──────── Dataset entries ────────

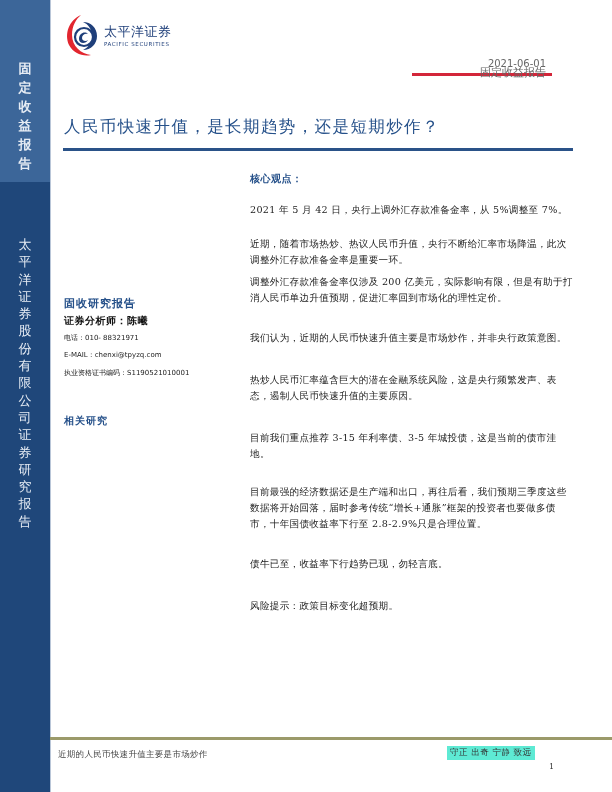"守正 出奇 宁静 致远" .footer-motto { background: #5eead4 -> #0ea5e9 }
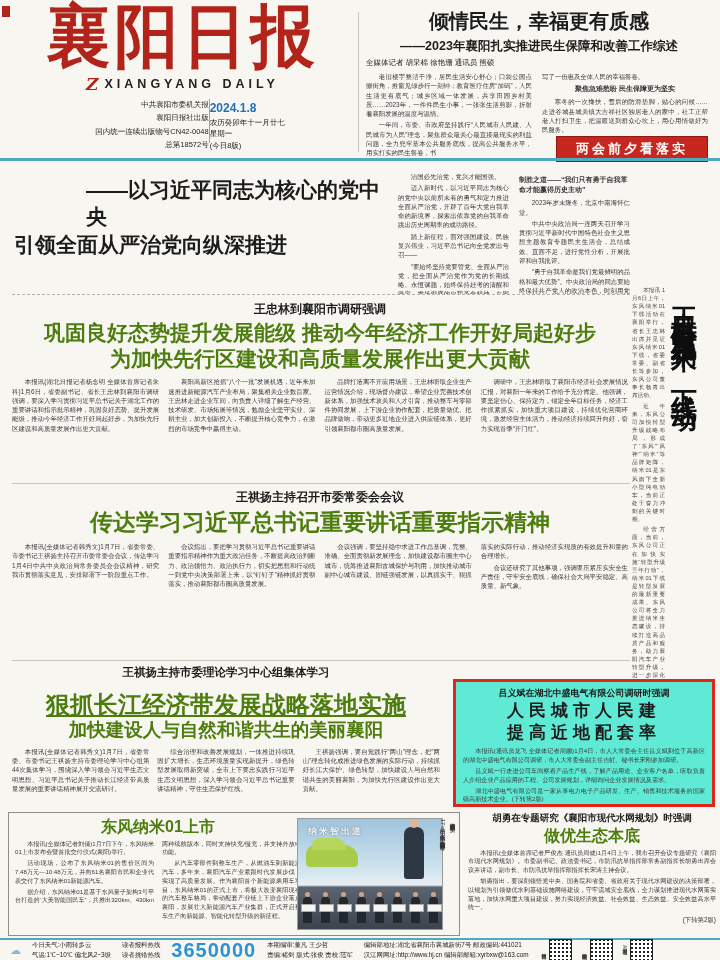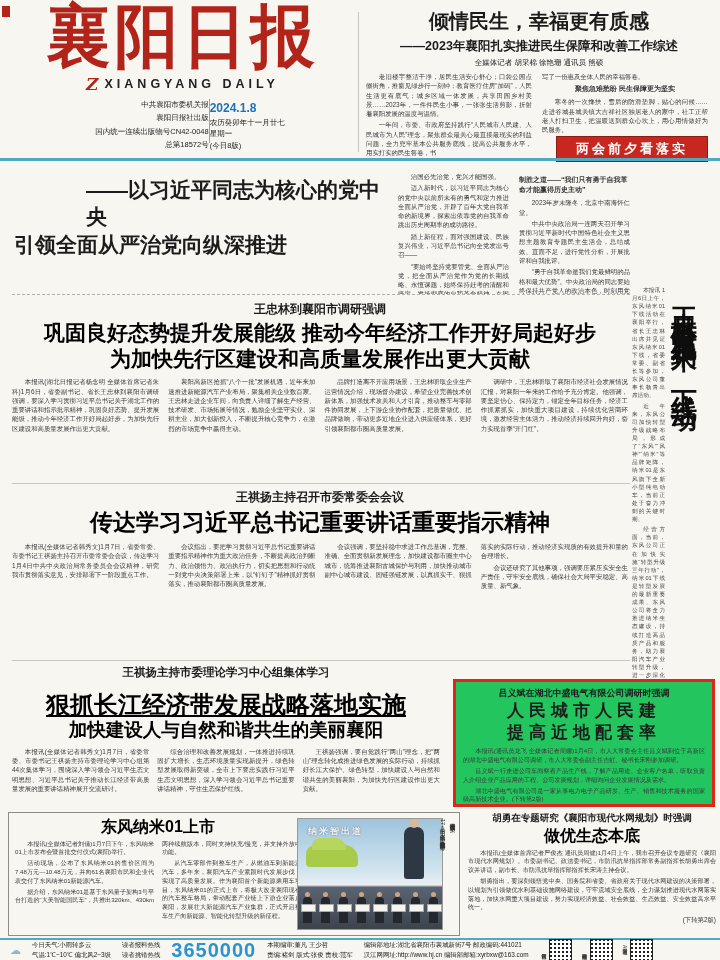"全媒体记者 胡采棉 徐艳珊 通讯员 熊硕" .ta-byline { text-align: center -> none }
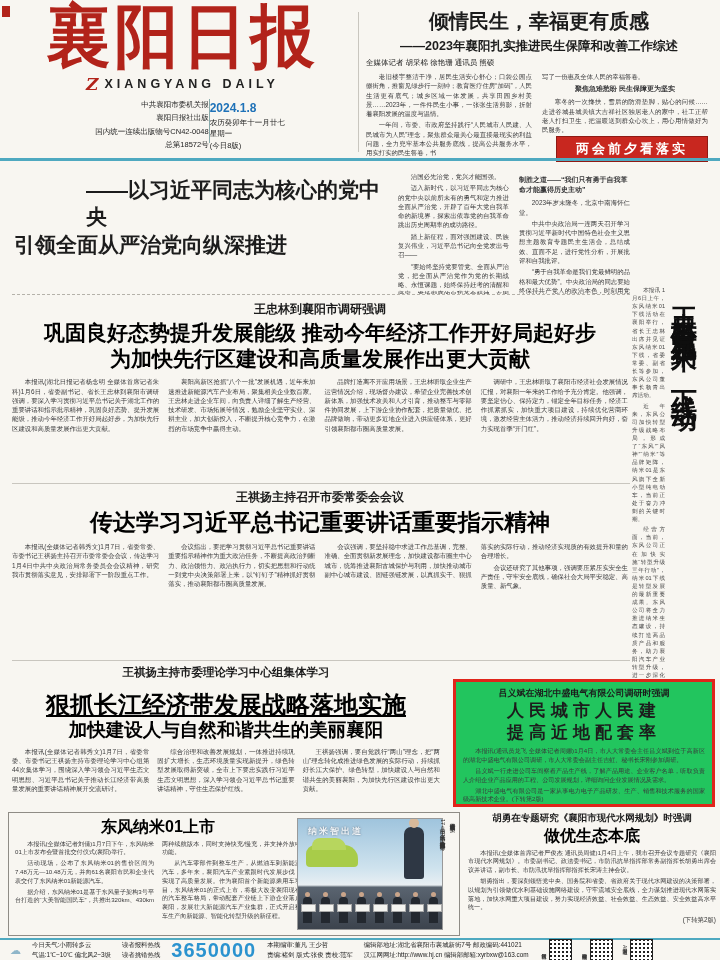"巩固良好态势提升发展能级 推动今年经济工作开好局起好步" .headline { color: #000000 -> #4d7c0f }
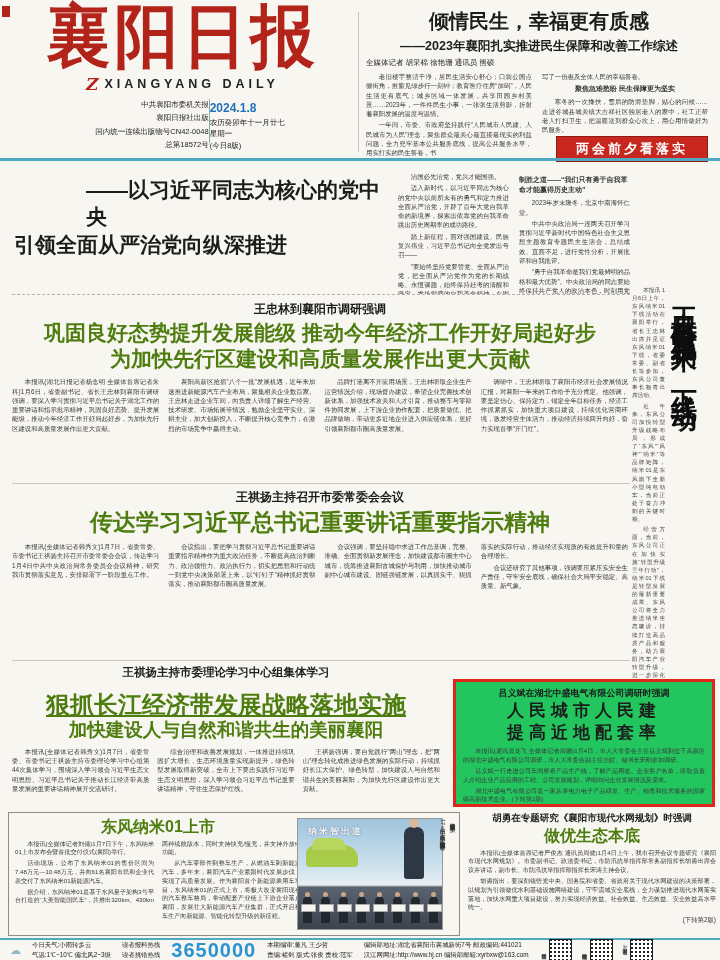"吕义斌在湖北中盛电气有限公司调研时强调" .hl-box { background: #22c55e -> #5eead4 }
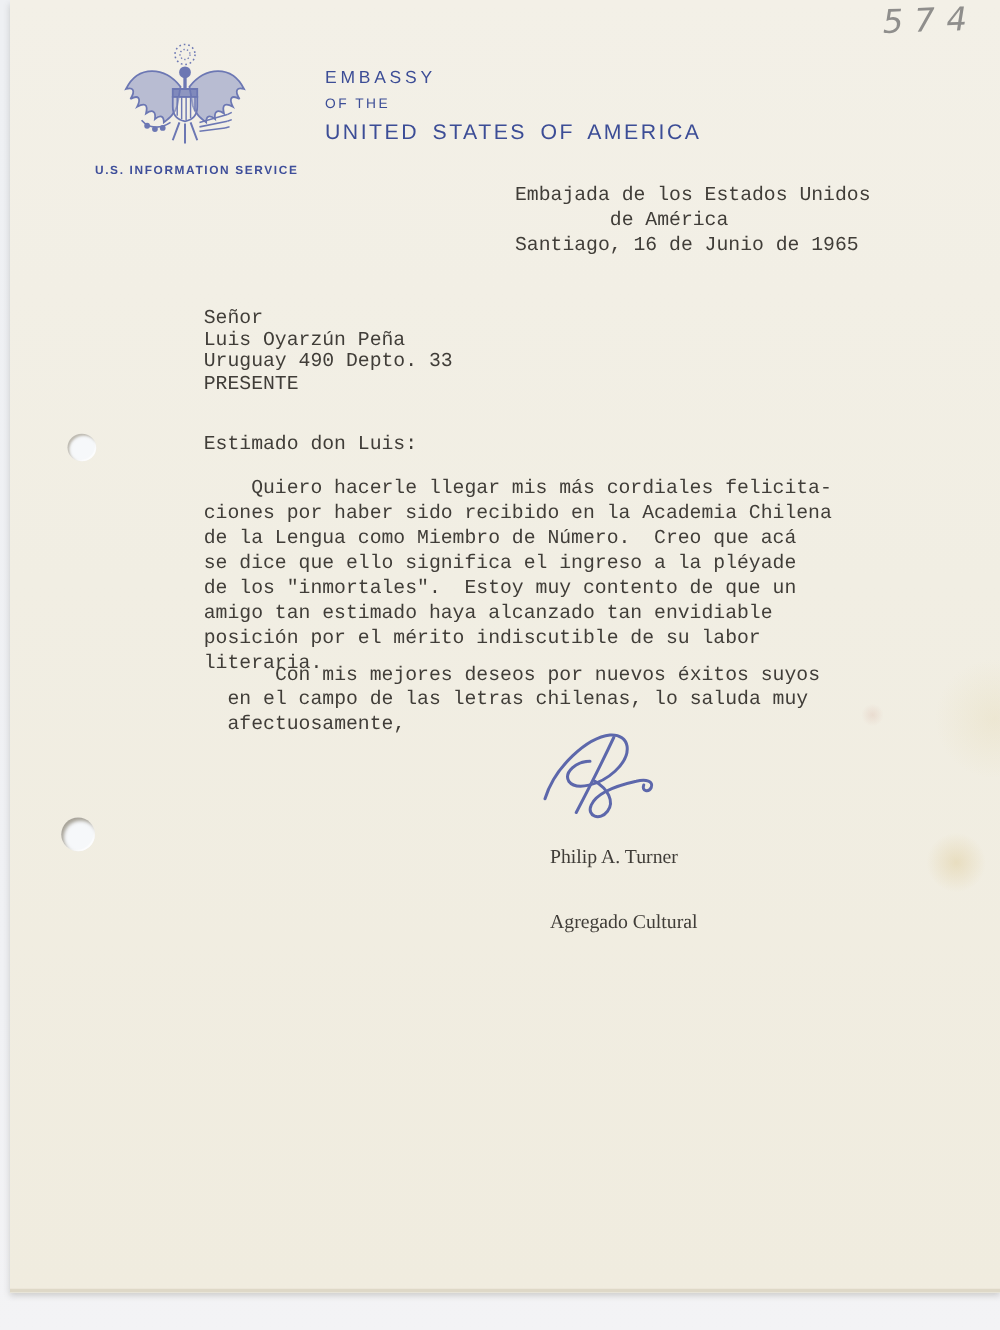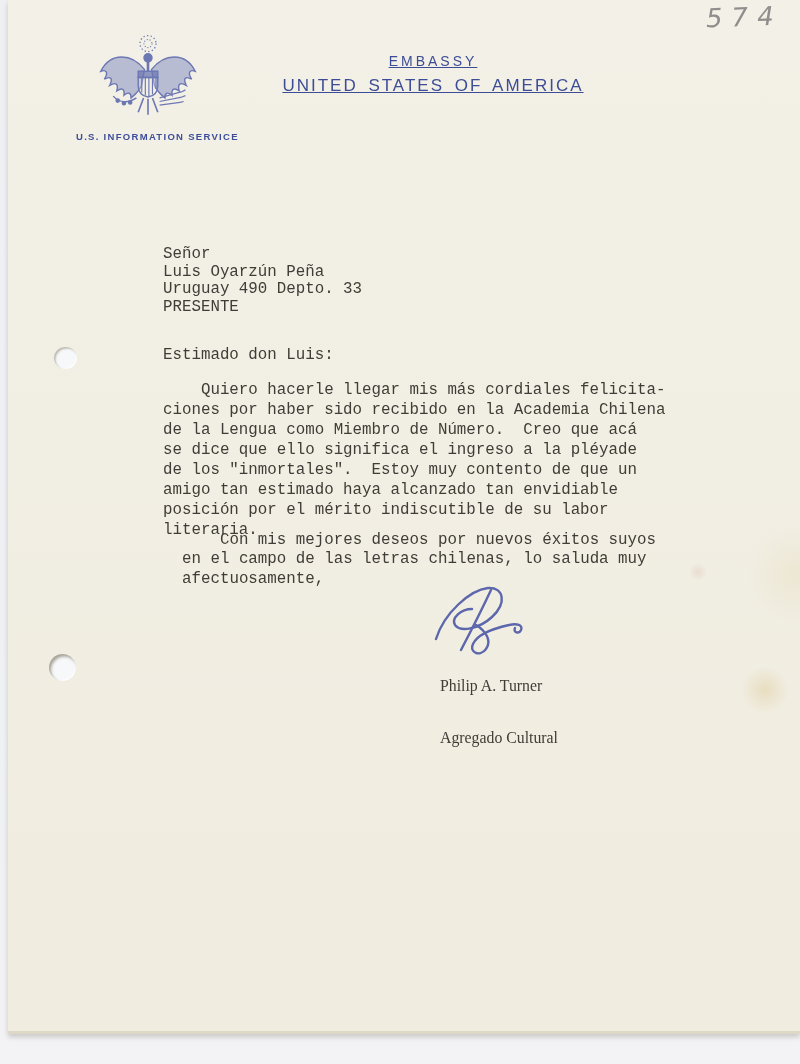"EMBASSY" .lh-block { left: 264px -> 252px; text-align: center -> left; text-decoration: underline -> none }
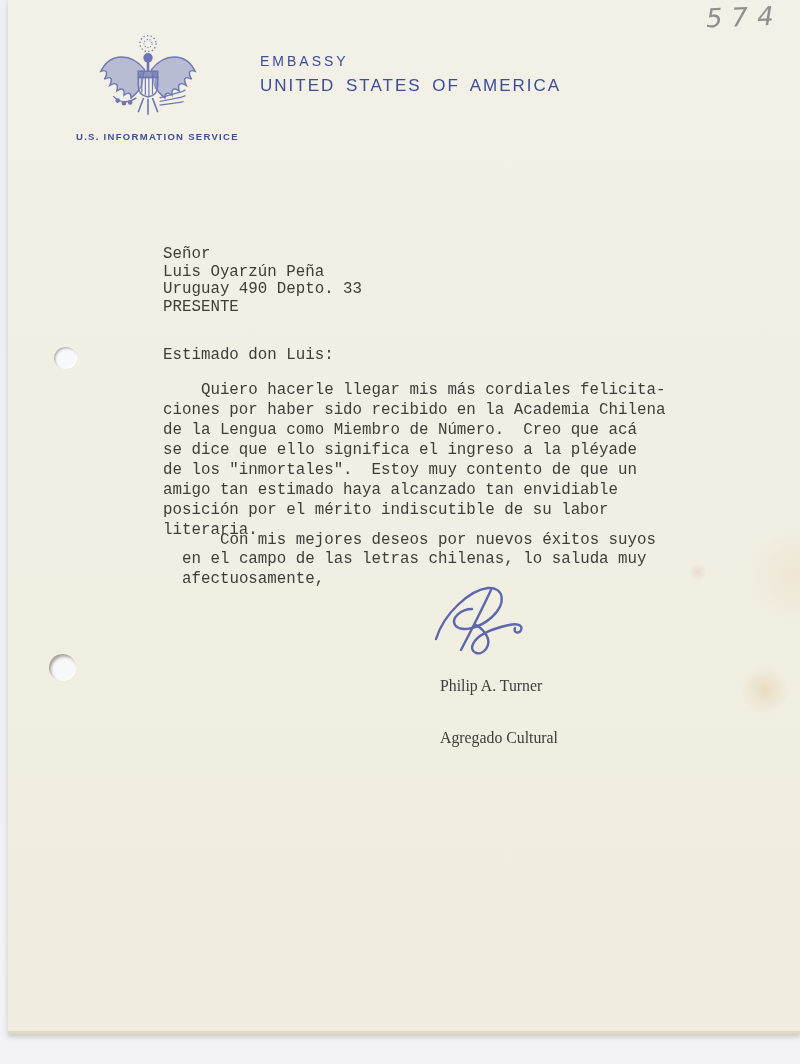"OF THE" div.lh2 { html: none -> <div>OF THE</div> }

────────

* _Task instructions_:
Return all entries preceding this task exactly as they stand, leaving any picture out.

* _Solution for this problem_:
"守正 出奇 宁静 致远" .footer-motto { background: #5eead4 -> #0ea5e9 }
"全媒体记者 胡采棉 徐艳珊 通讯员 熊硕" .ta-byline { text-align: center -> none }
"巩固良好态势提升发展能级 推动今年经济工作开好局起好步" .headline { color: #000000 -> #4d7c0f }
"吕义斌在湖北中盛电气有限公司调研时强调" .hl-box { background: #22c55e -> #5eead4 }
"EMBASSY" .lh-block { left: 264px -> 252px; text-align: center -> left; text-decoration: underline -> none }
"OF THE" div.lh2 { html: none -> <div>OF THE</div> }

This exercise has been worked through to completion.